WHAT TO WORK ON:
Copy the material below verbatim, starting with the line that contains "name author: (L.) Willd." and continuing through the final line of the material.

DATA PROVIDED:

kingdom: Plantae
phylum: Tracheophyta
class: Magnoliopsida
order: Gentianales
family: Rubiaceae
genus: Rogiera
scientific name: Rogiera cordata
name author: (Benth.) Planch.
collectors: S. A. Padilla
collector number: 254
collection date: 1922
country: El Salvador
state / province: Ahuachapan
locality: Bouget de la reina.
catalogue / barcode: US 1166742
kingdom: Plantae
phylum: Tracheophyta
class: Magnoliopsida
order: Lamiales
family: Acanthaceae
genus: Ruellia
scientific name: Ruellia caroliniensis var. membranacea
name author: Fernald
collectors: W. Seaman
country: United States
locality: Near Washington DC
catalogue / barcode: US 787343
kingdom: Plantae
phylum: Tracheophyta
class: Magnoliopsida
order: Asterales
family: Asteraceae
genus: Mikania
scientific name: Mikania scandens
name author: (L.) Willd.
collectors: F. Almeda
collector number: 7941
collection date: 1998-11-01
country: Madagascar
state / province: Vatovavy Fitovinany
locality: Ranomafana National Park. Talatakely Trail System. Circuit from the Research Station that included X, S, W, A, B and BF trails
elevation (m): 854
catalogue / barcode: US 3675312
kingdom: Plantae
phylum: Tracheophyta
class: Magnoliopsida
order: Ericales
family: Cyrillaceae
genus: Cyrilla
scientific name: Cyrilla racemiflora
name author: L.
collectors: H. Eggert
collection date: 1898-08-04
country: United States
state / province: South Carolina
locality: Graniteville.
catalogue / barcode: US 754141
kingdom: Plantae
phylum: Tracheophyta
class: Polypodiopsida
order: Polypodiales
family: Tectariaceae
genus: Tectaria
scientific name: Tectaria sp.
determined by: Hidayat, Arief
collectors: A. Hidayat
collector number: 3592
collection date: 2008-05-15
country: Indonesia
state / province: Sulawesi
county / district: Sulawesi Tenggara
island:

THE RESULT:
name author: (L.) Willd.
collectors: F. Almeda
collector number: 7941
collection date: 1998-11-01
country: Madagascar
state / province: Vatovavy Fitovinany
locality: Ranomafana National Park. Talatakely Trail System. Circuit from the Research Station that included X, S, W, A, B and BF trails
elevation (m): 854
catalogue / barcode: US 3675312
kingdom: Plantae
phylum: Tracheophyta
class: Magnoliopsida
order: Ericales
family: Cyrillaceae
genus: Cyrilla
scientific name: Cyrilla racemiflora
name author: L.
collectors: H. Eggert
collection date: 1898-08-04
country: United States
state / province: South Carolina
locality: Graniteville.
catalogue / barcode: US 754141
kingdom: Plantae
phylum: Tracheophyta
class: Polypodiopsida
order: Polypodiales
family: Tectariaceae
genus: Tectaria
scientific name: Tectaria sp.
determined by: Hidayat, Arief
collectors: A. Hidayat
collector number: 3592
collection date: 2008-05-15
country: Indonesia
state / province: Sulawesi
county / district: Sulawesi Tenggara
island:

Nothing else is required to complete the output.